Forgiving the Angel is not Kafkaesque, nor is it even really about Kafka himself; rather, it is a set of stories that simply take place in the world of Franz Kafka—the world that has influenced his life and likewise he has influenced. The stories in Cantor’s book are about confronting and coming to terms with the simultaneously beautiful and harsh realities of the world, surviving pain by holding on to that which gives us comfort.  They are much more than the “seeking God in a Godless world” cliché.

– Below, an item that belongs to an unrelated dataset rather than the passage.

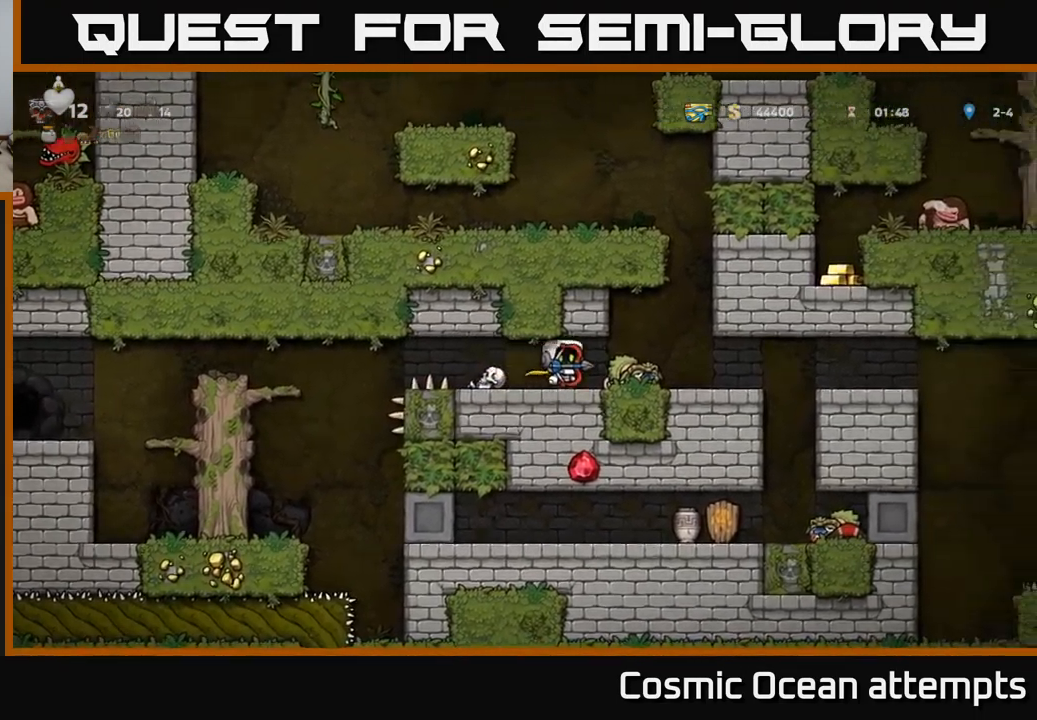
{"buttons": ["DPAD_RIGHT"], "left_stick": "center", "events": [[350, "DPAD_RIGHT", "down"]]}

The book’s sensitivity to the world we share through time and space give these four simple stories immense depth.

In the title story, Cantor’s theme is no more implicit than when the character Franz Kafka explains to his friend Max Brod how he is coming to terms with his impending death and his relationship with God when he says,

“If He employed an Angel [of death] who rejoiced in vengeance, humanity wouldn’t have lasted an instant. Instead, God chose an Angel of the greatest sensitivity, one who feels every death to the core of his being.  So we shouldn’t begrudge the Angel the momentary distraction he gets from tormenting us.  Of course, he takes a little revenge on us, too. After all, isn’t it the man himself who forced the Angel to do this hateful thing by being unfit for life?”

Maybe Kafka’s reflection is Kafkaesque, and maybe too is Max Brod’s own conflict in the story when he rejects his good friend’s dying wish to burn all of his friend’s work after he dies because of how important Brod believes this work to be to the world. Maybe these notions are Kafkaesque because they seem so after reflection, but they do not feel Kafkaesque; rather, they just feel like conflicts.

And maybe that’s Cantor’s point.

When we read Kafka or any other novel that emphasizes the absurd depictions of reality, we accept what we are reading as something “Kafkaesque” and so, subconsciously, place is at a certain distance, as if saying to ourselves, “Well, that’s Kafka for you.” But if we read of seemingly honest inner conflicts like Max Brod’s dilemma between his commitment to his best friend or his commitment to art (“Forgiving the Angel”), Abraham’s wish to fulfill his God’s commandments when he does not understand what his God is actually commanding (“A Lost Story By Franz Kafka”), Ludwig Lask’s wish to reconnect with the daughter he was separated from before he was sent to Stalin’s work camps (“Lusk and Marriane”), and Eva and Milena’s creation of love for one another inside a concentration camp just to give each something to live for (“Milena Jasenska”) inside the context of a world that includes Franz Kafka, even if just on the periphery of most of the stories, we might see that all conflicts are somewhat absurd, confusing, and deeply complex, i.e. Kafkaesque.

Or maybe not.  Maybe Jay Cantor just wanted to write some meaningful fiction in the world of one of his own literary heroes, and I’m being an over-analytic douche.  Oh well. If you made it this far in the review, it’s too late for you—you will just have to go into reading Forgiving the Angel with the notion of my analysis grilling in the back of your brain-oven.  Hopefully, though, that would turn out to be a good thing and make the whole experience a little tastier.